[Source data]
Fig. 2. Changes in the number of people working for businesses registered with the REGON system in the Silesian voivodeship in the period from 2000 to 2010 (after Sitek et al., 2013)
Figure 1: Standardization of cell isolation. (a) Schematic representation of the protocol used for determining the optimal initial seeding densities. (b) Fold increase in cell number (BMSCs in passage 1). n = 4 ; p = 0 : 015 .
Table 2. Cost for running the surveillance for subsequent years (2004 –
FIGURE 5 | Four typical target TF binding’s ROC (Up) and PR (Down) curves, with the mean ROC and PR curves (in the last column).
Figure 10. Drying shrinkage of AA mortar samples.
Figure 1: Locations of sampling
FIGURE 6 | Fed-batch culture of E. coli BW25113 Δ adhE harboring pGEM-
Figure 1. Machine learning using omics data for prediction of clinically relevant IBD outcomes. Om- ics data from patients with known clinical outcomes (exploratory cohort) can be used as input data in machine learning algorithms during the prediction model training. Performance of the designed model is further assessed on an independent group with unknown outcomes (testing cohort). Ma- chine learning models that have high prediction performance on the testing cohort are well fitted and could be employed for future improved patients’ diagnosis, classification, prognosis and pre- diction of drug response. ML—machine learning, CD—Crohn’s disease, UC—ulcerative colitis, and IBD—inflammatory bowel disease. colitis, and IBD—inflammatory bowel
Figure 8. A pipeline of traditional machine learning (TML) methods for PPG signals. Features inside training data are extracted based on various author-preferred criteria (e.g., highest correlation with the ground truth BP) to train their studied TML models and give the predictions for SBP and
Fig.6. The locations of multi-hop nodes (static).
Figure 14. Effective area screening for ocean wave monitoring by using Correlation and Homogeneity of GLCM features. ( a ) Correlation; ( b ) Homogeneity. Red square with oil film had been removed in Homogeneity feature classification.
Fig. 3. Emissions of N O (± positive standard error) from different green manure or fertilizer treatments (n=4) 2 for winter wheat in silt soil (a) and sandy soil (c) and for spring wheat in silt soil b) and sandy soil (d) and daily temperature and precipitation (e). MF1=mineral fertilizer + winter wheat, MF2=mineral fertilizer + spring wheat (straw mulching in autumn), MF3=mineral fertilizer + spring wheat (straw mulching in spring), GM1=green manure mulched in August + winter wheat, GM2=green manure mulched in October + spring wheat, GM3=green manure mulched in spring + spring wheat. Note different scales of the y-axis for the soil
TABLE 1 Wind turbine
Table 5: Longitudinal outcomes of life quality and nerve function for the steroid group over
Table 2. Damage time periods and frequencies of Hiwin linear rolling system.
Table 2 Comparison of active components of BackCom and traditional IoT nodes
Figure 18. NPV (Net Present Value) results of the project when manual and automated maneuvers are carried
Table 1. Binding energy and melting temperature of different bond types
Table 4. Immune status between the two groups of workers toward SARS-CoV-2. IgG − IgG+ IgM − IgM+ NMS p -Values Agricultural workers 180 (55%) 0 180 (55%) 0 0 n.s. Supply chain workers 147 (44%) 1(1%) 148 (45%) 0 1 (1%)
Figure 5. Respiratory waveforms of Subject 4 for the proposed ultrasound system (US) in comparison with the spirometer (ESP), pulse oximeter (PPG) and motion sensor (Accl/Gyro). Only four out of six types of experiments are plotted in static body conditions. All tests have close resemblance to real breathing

> [PROBLEM]:
Print the line containing "Figure 18. NPV", then every line after it through the last line of the records, each exactly as written; nothing else belongs in the answer.

> [SOLUTION TO THIS EXERCISE]:
Figure 18. NPV (Net Present Value) results of the project when manual and automated maneuvers are carried
Table 1. Binding energy and melting temperature of different bond types
Table 4. Immune status between the two groups of workers toward SARS-CoV-2. IgG − IgG+ IgM − IgM+ NMS p -Values Agricultural workers 180 (55%) 0 180 (55%) 0 0 n.s. Supply chain workers 147 (44%) 1(1%) 148 (45%) 0 1 (1%)
Figure 5. Respiratory waveforms of Subject 4 for the proposed ultrasound system (US) in comparison with the spirometer (ESP), pulse oximeter (PPG) and motion sensor (Accl/Gyro). Only four out of six types of experiments are plotted in static body conditions. All tests have close resemblance to real breathing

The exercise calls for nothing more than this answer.